In a 2010 BBC news report on scientific studies as to how the mind works, “brain scans are said to have revealed striking similarities in the thought pathways of highly creative people and those with schizophrenia. Both groups lack important receptors used to filter and direct thought.” This is apparently a clue as to how creative people are able to think “outside the box”.
Whilst studies are conducted and results often found to point towards a strong link between creativity and mental illness, it is important not to romanticize psychiatric disorders. While it is true that some people do find that their psychology enables them to create visions, it could also be that creativity is a great therapy and I myself have often turned to art and poetry when I am struggling. Like any experience, creating something out of it can give a sense of self-confidence and achievement and I am a strong believer in art therapy as opposed to anti-depressants. But everybody is different, choosing medication does work for other people – we are individuals.
And this has to be borne in mind when dealing with the idea that “all artists and writers are mad”. Are they? Or have we just become so fixated on the personal profiles of the famous that we instantly pick out any personal details that might feed into this stereotype? Just as musicians such as Amy Winehouse are judged on their personal life, we do the same to writers. The truth is, everybody knows somebody with a mental illness. It does not mean straitjackets or padded cells or ten packets of pills every day.

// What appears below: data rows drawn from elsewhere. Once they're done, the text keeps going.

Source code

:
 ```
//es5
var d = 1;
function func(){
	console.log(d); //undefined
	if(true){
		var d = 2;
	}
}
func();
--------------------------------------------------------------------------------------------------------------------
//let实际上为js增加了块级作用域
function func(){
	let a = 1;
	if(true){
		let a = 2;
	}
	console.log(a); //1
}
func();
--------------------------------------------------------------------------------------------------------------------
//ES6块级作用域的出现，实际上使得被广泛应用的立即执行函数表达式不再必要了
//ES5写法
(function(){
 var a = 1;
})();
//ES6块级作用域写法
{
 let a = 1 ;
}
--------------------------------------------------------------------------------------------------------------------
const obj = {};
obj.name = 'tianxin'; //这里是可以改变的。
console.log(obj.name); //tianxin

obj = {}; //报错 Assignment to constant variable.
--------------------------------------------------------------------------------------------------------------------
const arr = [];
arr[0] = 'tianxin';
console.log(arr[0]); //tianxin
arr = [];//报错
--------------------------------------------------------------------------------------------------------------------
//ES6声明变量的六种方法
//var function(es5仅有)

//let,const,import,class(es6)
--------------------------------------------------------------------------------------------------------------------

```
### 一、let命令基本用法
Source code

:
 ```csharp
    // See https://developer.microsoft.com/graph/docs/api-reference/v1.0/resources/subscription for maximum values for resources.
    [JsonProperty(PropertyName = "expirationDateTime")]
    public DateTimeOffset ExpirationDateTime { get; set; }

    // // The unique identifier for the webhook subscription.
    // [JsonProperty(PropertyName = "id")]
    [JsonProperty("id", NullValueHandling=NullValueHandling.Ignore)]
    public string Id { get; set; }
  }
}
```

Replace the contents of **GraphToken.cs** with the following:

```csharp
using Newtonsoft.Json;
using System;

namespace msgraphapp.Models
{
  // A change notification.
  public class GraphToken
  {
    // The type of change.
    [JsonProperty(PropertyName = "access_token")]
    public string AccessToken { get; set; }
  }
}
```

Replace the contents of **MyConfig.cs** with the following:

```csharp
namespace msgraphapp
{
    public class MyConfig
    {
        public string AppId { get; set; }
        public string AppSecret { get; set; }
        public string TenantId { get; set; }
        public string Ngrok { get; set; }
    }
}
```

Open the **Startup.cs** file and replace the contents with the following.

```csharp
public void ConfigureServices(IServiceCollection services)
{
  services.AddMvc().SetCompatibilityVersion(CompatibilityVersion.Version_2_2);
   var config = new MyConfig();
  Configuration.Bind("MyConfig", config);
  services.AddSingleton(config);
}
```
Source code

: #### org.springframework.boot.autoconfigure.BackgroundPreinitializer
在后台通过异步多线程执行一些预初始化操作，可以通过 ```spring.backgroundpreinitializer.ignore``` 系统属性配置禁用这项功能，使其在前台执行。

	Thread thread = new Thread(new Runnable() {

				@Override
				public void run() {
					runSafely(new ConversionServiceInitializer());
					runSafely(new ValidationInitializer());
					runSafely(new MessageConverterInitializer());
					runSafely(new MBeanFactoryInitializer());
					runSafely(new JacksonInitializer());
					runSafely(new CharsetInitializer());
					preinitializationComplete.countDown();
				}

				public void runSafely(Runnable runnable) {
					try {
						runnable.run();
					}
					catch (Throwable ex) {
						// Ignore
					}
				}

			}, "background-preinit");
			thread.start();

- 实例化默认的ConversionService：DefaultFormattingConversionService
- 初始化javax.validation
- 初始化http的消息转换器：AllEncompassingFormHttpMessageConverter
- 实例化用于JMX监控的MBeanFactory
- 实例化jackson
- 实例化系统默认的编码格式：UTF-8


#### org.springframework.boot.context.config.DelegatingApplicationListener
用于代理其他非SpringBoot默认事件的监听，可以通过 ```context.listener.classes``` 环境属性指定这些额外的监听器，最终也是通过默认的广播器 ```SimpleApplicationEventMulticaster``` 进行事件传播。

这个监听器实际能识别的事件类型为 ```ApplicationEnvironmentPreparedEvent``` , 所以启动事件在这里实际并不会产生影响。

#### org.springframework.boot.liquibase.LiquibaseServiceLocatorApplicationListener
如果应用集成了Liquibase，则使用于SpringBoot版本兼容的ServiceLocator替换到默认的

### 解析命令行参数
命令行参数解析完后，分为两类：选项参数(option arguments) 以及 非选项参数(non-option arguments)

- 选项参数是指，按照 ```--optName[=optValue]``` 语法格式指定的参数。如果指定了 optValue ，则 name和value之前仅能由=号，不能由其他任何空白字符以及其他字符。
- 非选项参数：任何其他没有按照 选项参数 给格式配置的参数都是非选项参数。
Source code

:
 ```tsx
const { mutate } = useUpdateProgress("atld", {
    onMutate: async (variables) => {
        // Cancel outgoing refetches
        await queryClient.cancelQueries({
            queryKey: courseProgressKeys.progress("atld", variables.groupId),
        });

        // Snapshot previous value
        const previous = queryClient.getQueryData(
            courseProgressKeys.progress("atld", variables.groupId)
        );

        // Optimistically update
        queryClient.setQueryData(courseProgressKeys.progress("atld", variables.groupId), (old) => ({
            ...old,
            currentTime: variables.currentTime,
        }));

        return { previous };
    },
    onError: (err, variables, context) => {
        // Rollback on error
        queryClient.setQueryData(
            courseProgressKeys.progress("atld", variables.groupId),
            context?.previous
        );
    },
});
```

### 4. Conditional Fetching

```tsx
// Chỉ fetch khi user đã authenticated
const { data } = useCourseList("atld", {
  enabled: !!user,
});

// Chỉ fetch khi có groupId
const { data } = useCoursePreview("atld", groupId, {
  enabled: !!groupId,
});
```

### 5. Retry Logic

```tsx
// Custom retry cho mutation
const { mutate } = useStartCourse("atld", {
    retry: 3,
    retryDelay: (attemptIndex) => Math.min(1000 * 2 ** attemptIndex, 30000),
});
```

The checkout girl serving you. The boy sitting next to you in the library. The smiling old lady on the bench. Your cousin. Your dad. You. According to mentalhealth.org.uk, 1 in 4 people will experience a mental health problem this year. That’s 5 of us in a class of 20. Yes, there are the links. Yes, some writers wrote about their psychological problems. But just like the rest of us, they are still human, still people doing their job and producing work. No, not all writers are psychologically ill. And for the ones who are, it doesn’t mean that they are constantly shouting at the walls. I know plenty of people with various conditions ranging from depression to bipolar disorder and they certainly do not fit this image of the neurotic: they are very normal people managing their conditions. For the most part it is only our prejudiced attitude towards mental health that gives them this unfair image and pervades critical response to a writer’s works.
A poem is there to be enjoyed as a piece of work in its own right, not speculated over whether it was written after smoking something exotic or in a fit of depression. And as far as I’m concerned, “Fern Hill” wasn’t about whiskey.